Gli studiosi del vangelo, che sanno leggere nella lingua originale dei codici antichi e che conoscono meglio di noi la Scrittura, vedono paragoni fra il trasporto dell’arca a Gerusalemme, la consacrazione del tempio durante il regno di Salomone, e l’entrata di Gesù al tempio: “Dio entra nella sua dimora”. Anche attraverso il racconto di questo episodio l’evangelista Luca conferma l’intenzione che ha guidato tutta la narrazione della nascita di Gesù: evidenziare come già negli avvenimenti della nascita era possibile vedere ciò che la fede ha fatto riconoscere di fronte a Gesù adulto, cioè che in lui, nella sua reale e concreta umanità, si è manifestato e reso presente Dio stesso. Dalla riflessione sul vangelo di oggi possiamo accogliere un messaggio, che più volte abbiamo sottolineato nelle domeniche passate: al centro del nostro cammino di fede c’è la persona viva di Gesù. Oggi ancora guardiamo Gesù nel suo essere bambino, ma noi siamo invitati a pensarlo in tutta la sua vicenda umana, con ciò che dirà e vivrà da adulto, riconoscendo che nella Sua persona si è realizzata una esperienza umana reale simile alla nostra, nella quale possiamo identificarci; nello stesso tempo siamo invitati ad affermare con Simeone che nella persona di Gesù si è manifestato e si è reso presente Dio stesso.

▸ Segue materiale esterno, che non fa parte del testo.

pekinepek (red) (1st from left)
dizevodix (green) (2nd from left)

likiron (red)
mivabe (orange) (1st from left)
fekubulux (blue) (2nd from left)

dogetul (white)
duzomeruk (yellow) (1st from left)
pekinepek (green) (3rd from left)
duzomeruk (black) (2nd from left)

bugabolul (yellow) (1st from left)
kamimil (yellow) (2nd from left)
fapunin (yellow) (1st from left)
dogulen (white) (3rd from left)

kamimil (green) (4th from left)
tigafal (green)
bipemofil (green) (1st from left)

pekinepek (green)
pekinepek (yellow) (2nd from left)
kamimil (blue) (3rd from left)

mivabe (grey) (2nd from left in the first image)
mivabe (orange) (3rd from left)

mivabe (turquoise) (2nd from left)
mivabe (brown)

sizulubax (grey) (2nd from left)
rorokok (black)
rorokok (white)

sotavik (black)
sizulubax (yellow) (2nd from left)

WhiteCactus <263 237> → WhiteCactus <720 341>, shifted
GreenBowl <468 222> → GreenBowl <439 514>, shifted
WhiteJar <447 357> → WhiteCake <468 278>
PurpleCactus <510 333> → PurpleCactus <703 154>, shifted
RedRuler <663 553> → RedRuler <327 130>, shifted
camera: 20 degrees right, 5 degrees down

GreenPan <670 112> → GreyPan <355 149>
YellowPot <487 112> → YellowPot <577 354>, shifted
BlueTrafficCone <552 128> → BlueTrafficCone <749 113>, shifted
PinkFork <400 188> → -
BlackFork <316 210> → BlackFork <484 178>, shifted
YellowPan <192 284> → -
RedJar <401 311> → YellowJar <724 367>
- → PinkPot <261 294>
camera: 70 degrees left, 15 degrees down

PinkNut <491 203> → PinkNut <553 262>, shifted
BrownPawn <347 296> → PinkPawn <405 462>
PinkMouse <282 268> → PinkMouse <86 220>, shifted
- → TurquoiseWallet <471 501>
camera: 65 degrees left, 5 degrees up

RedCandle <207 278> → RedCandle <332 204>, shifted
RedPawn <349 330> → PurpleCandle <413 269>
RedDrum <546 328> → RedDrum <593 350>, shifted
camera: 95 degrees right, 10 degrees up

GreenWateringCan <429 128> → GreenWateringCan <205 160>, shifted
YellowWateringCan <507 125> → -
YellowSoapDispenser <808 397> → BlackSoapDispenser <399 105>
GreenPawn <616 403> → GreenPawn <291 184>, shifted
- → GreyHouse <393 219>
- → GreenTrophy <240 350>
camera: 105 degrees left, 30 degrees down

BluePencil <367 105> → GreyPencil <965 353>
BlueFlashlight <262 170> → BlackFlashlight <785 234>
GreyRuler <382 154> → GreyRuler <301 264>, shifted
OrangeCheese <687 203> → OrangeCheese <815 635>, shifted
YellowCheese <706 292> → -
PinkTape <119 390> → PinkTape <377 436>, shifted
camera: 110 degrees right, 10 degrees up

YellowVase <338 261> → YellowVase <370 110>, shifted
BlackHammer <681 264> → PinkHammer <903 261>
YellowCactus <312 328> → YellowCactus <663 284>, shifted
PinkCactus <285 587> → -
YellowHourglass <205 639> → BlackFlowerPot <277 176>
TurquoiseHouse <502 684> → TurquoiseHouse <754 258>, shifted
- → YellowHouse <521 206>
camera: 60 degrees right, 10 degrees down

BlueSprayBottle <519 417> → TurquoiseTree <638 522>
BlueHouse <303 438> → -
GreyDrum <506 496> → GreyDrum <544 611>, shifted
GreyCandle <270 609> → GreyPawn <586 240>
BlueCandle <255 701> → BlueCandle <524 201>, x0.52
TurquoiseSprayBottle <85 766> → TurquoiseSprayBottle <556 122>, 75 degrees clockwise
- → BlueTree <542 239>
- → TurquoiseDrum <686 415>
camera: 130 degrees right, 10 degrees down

Alla luce della persona di Gesù, siamo invitati a scoprire e riconsiderare il significato della nostra persona, secondo quella bellissima espressione contenuta nel documento conciliare “Gaudium et Spes,” tanto cara al papa Giovanni Paolo: «In realtà solamente nel mistero del Verbo incarnato trova vera luce il mistero dell’uomo”. Anche il bellissimo tratto della lettera agli Ebrei che abbiamo letto nella seconda lettura ci fa vedere questo straordinario disegno: è prima di tutto il disegno di una discesa, la discesa di Dio che in Gesù è diventato in tutto simile agli uomini. Per questa vicinanza di Gesù all’esperienza umana nessuno di noi può dire: “Gesù non mi capisce, non può capire la mia situazione”, anzi, Egli è in grado di venire in aiuto di tutti. Accogliendo questa vicinanza di Gesù, ciascuno di noi può iniziare un cammino di ascesa, poiché guardando a Gesù possiamo riconoscere che Dio è anche in ciascuno di noi, e vivere alla luce della presenza di Dio è il modo di vivere che ci rende pienamente uomini e donne.